■ WHAT YOU HAVE TO DO:
Reproduce the part of the passage on the fear of the Lord starting with "To fear the" and going on through "going to help.", word for word.

■ SELECTED PASSAGE:
=-=-=-=-=

Whose judgment matters?
To fear the Lord is to care more about his opinion of us, than our own. It is to know that His judgment matters more than ours. We might feel terrible and unworthy, but He delights in those who trust in Him. We might feel encouraged and proud, but He knows our deepest, darkest secrets. Fearing God flows from the knowledge that he is on the judgment seat and we are in the dock.
This verse is not saying that fear is the beginning of wisdom. We all fear things — the future, sickness, death, opposition, embarrassment, poverty… For some in today’s world the things to fear are physically obvious, for others the fears are more existential. Being worried or scared is not going to help.
It is in the fear of the Lord that we must begin. The first step on the road to wisdom is to humbly accept and acknowledge God’s rightful place. If we want to grow, we must lay down our own judgment and submit before His.
Humility is the fear of the Lord; its wages are riches and honour and life. Proverbs 22v4
That’s why we need to begin each day remembering what we know to be true — that we live in God’s world and He knows best. So we open our Bibles, we listen to the counsel of wise and humble older Christians, we pray that God would guide and reshape us by the power of His Holy Spirit.
Putting it into practice:
- Spend your day noticing all the things that God has given you. Perhaps things you’ve really worked for or perhaps blessings you often overlook. Take time to praise God for His gifts.
- Consider your own view of yourself. Take time to consider those things of which you’re most proud — do they make God love you any more? Also consider those things of which you’re most ashamed or frustrated — remember that they don’t change how much God loves you.

=-=-=-=-=

■ STORED DATA:

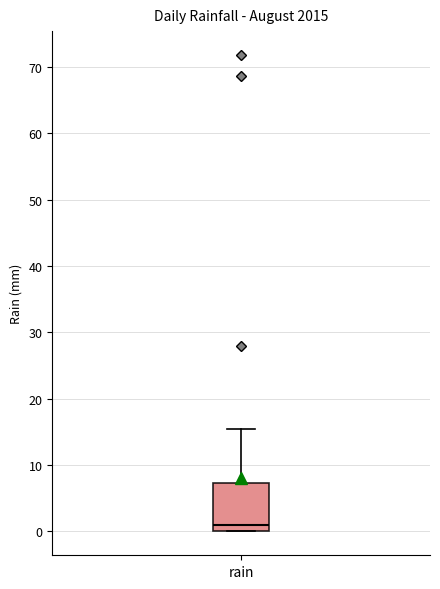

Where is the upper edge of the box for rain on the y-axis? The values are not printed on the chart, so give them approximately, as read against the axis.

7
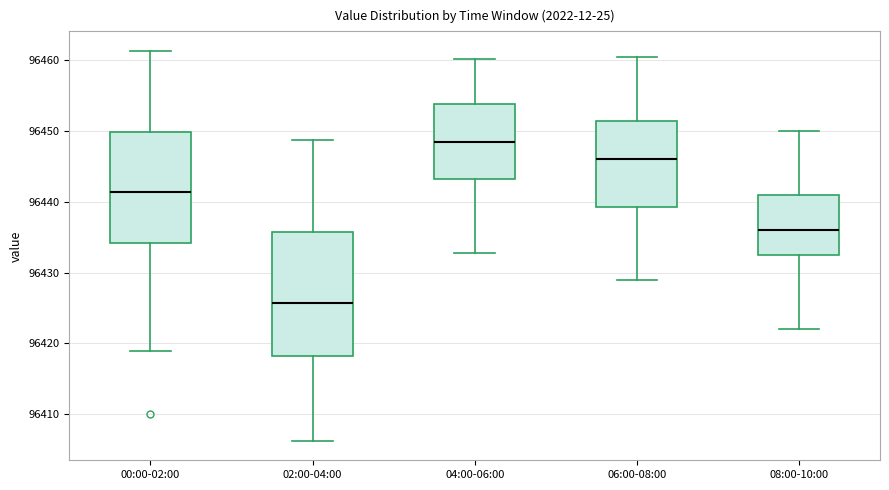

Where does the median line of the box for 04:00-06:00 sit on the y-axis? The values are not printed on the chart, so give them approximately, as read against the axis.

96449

=-=-=-=-=

■ EXERCISE RESULT:
To fear the Lord is to care more about his opinion of us, than our own. It is to know that His judgment matters more than ours. We might feel terrible and unworthy, but He delights in those who trust in Him. We might feel encouraged and proud, but He knows our deepest, darkest secrets. Fearing God flows from the knowledge that he is on the judgment seat and we are in the dock.
This verse is not saying that fear is the beginning of wisdom. We all fear things — the future, sickness, death, opposition, embarrassment, poverty… For some in today’s world the things to fear are physically obvious, for others the fears are more existential. Being worried or scared is not going to help.